Exercise description:
Please transcribe the part of the fertility article starting with "Dr Georgiana Tang" and going on through "harm than good.".

Provided passage:
· · ·
Dr Georgiana Tang (pictured), a fertility specialist, gynaecologist and clinical director of City Fertility Centre’s Liverpool clinic, said while patients were more informed than ever, they were depending on “Dr Google” for important health advice, which could do more harm than good.
“Overzealous internet research can lead to unfounded concerns for people with fertility issues,” Dr Tang said. “It’s important that anyone struggling to fall pregnant for six months or longer consults their GP or a fertility specialist to discuss their concerns in order to access credible information.”
Australians are among the world’s most prolific online self-diagnosers, alongside China, New Zealand and the US, according to a recent Health Pulse survey conducted by Bupa. 
Dr Tang, who holds a Master of Reproductive Medicine from the University of Western Sydney and has more than 15 years’ IVF experience, said there were a number of misunderstandings about assisted reproductive technology (ART).
“One of the most common misconceptions is that fertility issues always require In Vitro Fertilisation (IVF) – often it is not necessary and only around 20 to 30 per cent of patients who see City Fertility Centre specialists go on to receive IVF treatment,” she said.
“Non-IVF methods, including addressing sperm or ovulation problems as well as timing, can substantially increase chances of pregnancy.”
Dr Tang’s most important piece of advice for couples trying to have a baby is to seek guidance early.
· · ·
Information given:

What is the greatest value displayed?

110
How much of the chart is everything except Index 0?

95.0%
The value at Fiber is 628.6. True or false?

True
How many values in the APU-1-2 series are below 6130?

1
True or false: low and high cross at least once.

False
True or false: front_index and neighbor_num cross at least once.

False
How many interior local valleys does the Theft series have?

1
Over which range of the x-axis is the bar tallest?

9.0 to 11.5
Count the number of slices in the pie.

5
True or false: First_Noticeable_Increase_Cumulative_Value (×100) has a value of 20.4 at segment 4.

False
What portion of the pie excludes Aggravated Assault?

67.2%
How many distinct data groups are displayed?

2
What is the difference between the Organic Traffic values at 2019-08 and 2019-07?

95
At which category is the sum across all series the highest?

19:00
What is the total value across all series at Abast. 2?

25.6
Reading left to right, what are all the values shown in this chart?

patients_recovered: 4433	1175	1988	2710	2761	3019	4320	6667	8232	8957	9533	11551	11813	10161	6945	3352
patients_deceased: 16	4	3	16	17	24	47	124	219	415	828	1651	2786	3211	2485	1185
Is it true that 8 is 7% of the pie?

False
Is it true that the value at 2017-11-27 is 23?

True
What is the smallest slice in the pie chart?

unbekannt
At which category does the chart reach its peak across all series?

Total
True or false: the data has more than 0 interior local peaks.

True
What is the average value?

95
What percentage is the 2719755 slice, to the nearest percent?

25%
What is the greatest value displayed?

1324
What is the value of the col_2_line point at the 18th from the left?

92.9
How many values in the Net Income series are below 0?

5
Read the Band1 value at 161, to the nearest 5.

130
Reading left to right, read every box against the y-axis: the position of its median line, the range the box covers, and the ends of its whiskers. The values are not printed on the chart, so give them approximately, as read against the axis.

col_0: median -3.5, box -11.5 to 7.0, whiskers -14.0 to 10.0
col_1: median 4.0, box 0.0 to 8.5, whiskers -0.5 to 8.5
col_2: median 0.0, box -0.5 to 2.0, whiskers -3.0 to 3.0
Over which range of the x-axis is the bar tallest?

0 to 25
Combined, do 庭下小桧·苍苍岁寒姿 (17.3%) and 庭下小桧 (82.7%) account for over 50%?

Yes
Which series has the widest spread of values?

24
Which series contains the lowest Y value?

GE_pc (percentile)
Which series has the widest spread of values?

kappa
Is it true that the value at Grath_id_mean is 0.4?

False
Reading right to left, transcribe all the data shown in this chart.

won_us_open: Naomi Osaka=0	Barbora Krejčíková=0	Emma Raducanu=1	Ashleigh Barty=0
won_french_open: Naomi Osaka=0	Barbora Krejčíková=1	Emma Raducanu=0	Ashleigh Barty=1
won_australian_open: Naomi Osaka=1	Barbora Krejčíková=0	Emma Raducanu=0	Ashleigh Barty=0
· · ·
Answer to this problem:
Dr Georgiana Tang (pictured), a fertility specialist, gynaecologist and clinical director of City Fertility Centre’s Liverpool clinic, said while patients were more informed than ever, they were depending on “Dr Google” for important health advice, which could do more harm than good.